Linear Programming and Mixture Problems
Read the book chapters first, then make sure you can answer the questions in the notes. Following that, work on some skills-check problems and exercises. Then take the online quizzes.
- Reading
- 4.1, 4.2, 4.3
- Skills Check
- 1, 2, 5, 6, 7, 9, 10, 11, 13, 14, 15, 17, 18, 21, 22, 24, 25
- Exercises
- 1, 2, 3, 4, 5, 6, 8, 9, 10, 11, 12, 15, 16, 17, 21, 22, 24, 25, 26, 32, 34, 36, 37, 38, 39, 40, 42, 43, 46, 48
- Quiz
- Take the quiz
4.1
- What is linear programming in very general terms?
- What is a mixture problem?
- What is an optional production policy in a mixture problem?
- A mixture problem contains some key features: resources, products, recipes, profits and objective. Describe what each of these terms means, and illustrate these terms in a concrete examples.
- Come up with examples of mixture problems from your experience.
- When we translate a mixture problem into an actual mathematical problem, two key steps is the determination of minimum constraints and resource constraints. Explain what those are. What kinds of algebraic expressions do these give rise to?
- What do we refer to as the feasible region in a mixture problem.
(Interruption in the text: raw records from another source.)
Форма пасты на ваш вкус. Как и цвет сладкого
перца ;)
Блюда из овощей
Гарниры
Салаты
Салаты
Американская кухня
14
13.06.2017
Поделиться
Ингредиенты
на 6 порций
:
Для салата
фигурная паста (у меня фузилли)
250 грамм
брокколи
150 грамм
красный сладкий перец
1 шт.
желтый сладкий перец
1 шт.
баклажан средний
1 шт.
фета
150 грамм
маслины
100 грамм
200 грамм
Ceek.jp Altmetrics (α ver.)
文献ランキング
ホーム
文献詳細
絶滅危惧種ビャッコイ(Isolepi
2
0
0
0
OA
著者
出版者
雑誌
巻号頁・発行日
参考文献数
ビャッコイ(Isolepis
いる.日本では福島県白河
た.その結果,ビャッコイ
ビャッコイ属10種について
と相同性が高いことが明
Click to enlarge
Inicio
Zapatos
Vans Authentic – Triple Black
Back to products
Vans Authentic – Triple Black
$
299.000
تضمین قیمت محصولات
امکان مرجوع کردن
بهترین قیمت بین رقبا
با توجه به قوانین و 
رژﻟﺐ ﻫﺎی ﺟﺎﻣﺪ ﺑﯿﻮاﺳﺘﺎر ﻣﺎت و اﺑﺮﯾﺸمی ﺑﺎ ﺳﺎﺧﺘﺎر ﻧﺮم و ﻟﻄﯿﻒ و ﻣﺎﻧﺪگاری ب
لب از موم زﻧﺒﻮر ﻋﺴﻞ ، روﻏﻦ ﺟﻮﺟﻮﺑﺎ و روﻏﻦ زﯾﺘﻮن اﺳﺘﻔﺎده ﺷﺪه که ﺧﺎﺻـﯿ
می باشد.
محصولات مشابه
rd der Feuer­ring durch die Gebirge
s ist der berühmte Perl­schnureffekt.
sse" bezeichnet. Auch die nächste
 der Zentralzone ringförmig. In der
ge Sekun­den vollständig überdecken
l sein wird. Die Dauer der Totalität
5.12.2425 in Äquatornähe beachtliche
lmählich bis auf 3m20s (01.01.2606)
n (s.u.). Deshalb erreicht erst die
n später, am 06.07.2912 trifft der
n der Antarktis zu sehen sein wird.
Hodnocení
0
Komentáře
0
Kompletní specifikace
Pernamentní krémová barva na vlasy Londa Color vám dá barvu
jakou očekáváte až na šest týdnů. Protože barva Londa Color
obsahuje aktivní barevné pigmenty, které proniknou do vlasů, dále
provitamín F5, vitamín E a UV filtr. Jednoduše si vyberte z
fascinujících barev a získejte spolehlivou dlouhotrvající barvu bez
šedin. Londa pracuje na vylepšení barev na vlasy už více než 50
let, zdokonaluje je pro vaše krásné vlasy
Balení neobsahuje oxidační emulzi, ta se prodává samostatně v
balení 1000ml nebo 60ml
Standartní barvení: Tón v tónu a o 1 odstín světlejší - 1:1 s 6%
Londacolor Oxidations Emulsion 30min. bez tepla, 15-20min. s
- How do we draw the feasible region?
4.2
- What does the corner point principle say for mixture problems?
- What simple method for determining the optimal production policy does this corner point principle provide?
- What shape does the feasible region have?
- Make sure to review the section about how to solve systems of equations (page 128).
- Work out some examples of solving mixture problems via this principle.
- If a problem has two resources and 3 resource constraints on them, how many corners might the feasible region have?
4.3
- What is the profit line for a particular profit value? What is its significance when compared to the feasible region?
- How does the profit line help “prove” that the corner point principle works?